China Pacific Insurance to Split in Two, Go Public

China Pacific Insurance Co., the mainland's second-biggest insurance firm, said Thursday it plans to split into a life insurer and property insurer to create the property sector's first listed company.

The property unit, the more profitable of the two, will issue shares on the domestic stockmarket, a spokesman said by telephone in Shanghai, adding that listing permission was being sought from both the insurance and securities regulators in Beijing.

The life insurer, meanwhile, would be reborn as a Sino-foreign joint venture, he said, confirming a report in the official Shanghai News.

General manager Wang Guoliang was quoted as saying the foreign partner had yet to be determined but that he hoped to close a deal by June 30 with the leading suitor, US giant Aetna International Inc.

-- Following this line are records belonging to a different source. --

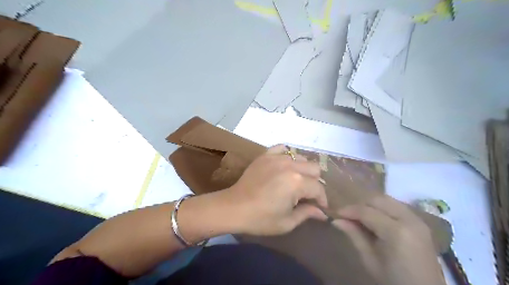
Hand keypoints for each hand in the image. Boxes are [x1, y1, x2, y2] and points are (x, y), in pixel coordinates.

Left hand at [224, 144, 328, 235]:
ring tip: (295, 181)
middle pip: (314, 168)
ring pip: (301, 157)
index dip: (322, 199)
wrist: (233, 208)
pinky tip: (284, 166)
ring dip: (303, 169)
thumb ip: (307, 214)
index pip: (319, 188)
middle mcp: (290, 166)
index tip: (319, 207)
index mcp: (297, 182)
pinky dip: (287, 156)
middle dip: (315, 182)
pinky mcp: (265, 155)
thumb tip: (322, 213)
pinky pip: (282, 148)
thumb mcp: (287, 222)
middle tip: (307, 194)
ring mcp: (276, 158)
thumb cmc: (261, 219)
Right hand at [332, 197, 443, 284]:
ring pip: (387, 200)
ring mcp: (417, 219)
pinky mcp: (420, 222)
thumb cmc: (394, 280)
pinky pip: (396, 206)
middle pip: (378, 200)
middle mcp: (409, 220)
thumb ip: (354, 235)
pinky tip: (374, 217)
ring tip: (359, 215)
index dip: (349, 210)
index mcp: (396, 232)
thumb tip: (336, 220)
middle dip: (360, 204)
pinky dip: (382, 207)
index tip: (335, 213)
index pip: (366, 211)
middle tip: (347, 214)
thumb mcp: (370, 260)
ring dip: (371, 204)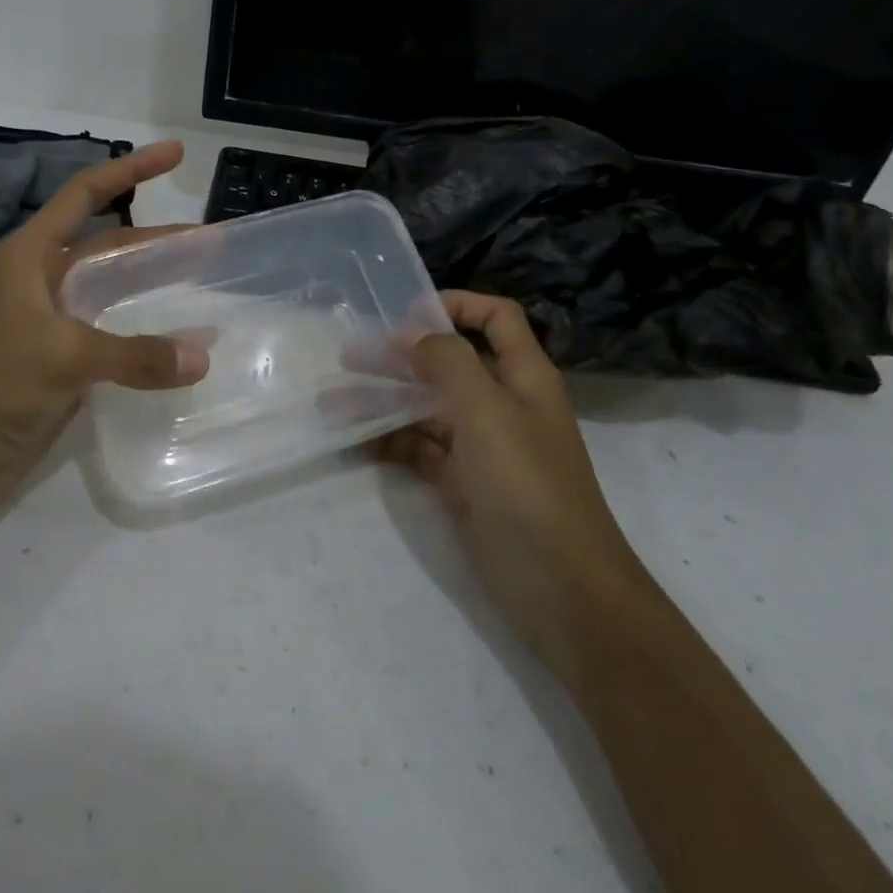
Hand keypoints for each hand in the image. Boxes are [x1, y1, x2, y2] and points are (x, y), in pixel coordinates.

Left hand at [0, 141, 208, 528]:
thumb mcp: (62, 357)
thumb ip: (135, 355)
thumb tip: (203, 356)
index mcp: (30, 258)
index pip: (85, 196)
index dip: (130, 170)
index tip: (175, 154)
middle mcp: (43, 283)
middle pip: (110, 245)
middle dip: (159, 239)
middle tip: (212, 241)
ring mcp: (54, 326)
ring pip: (115, 292)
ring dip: (155, 284)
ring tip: (203, 280)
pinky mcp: (63, 366)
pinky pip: (116, 339)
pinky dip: (148, 336)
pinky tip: (178, 344)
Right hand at [379, 291, 640, 657]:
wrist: (559, 587)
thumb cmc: (526, 485)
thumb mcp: (487, 411)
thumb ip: (448, 362)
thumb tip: (411, 334)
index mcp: (523, 376)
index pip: (496, 318)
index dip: (456, 305)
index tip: (404, 315)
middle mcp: (502, 404)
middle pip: (449, 363)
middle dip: (401, 356)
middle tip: (348, 357)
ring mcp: (481, 447)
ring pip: (428, 409)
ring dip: (385, 401)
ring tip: (333, 402)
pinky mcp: (462, 484)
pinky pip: (421, 450)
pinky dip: (390, 442)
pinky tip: (354, 440)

Under current regulations, foreign investment in life insurance is experimental and restricted to small geographic areas only -- Pacific and Aetna already have a joint venture operating in Shanghai.

But the new firm would be national in scale, as negotiations are assuming a relaxation of rules on China's expected entry into the World Trade Organisation.

Under the bilateral entry deal struck with Washington in November, Beijing agreed to drop all geographical and numerical restrictions on foreign entrants, allowing overseas partners to own up to 50 percent shares in insurance companies.

Wang said, however, that Pacific must be the largest shareholder in this case.

The firm in its present form is China's second-biggest insurer in terms of premium income, which totalled 12.2 billion yuan (1.5 billion dollars) last year, the spokesman said.

The biggest is the People's Insurance Company of China -- the property insurance fragment of the now split-up former state monopoly of the same name.

Citing the China Insurance Regulatory Commission (CIRC), the newspaper report said Pacific is only one of three insurance groups that will break apart their property and life operations. The other two are Ping'an Insurance Co. of China Ltd. and Xinjiang Corps Insurance Co.

Insurance regulators have been pushing firms to put the two types of insurance under different roofs, as many firms have been tempted to prop up losses in the life business with capital borrowings from the property side, increasing risk.

In the first statement of its kind, CIRC chairman Ma Yongwei last week indicated insurance companies would be encouraged to go public.

Although authorities had issued no explicit ban in the past on public listings, the idea was seen as off-limits to firms in the fledgling and highly regulated insurance sector.

China's insurance industry has been growing at an average of 37.6 percent annually since 1980.

In the first nine months of 1999, national premium income in the industry reached 100 billion yuan (12 billion dollars), a 4.0 percent increase over the same period the previous year.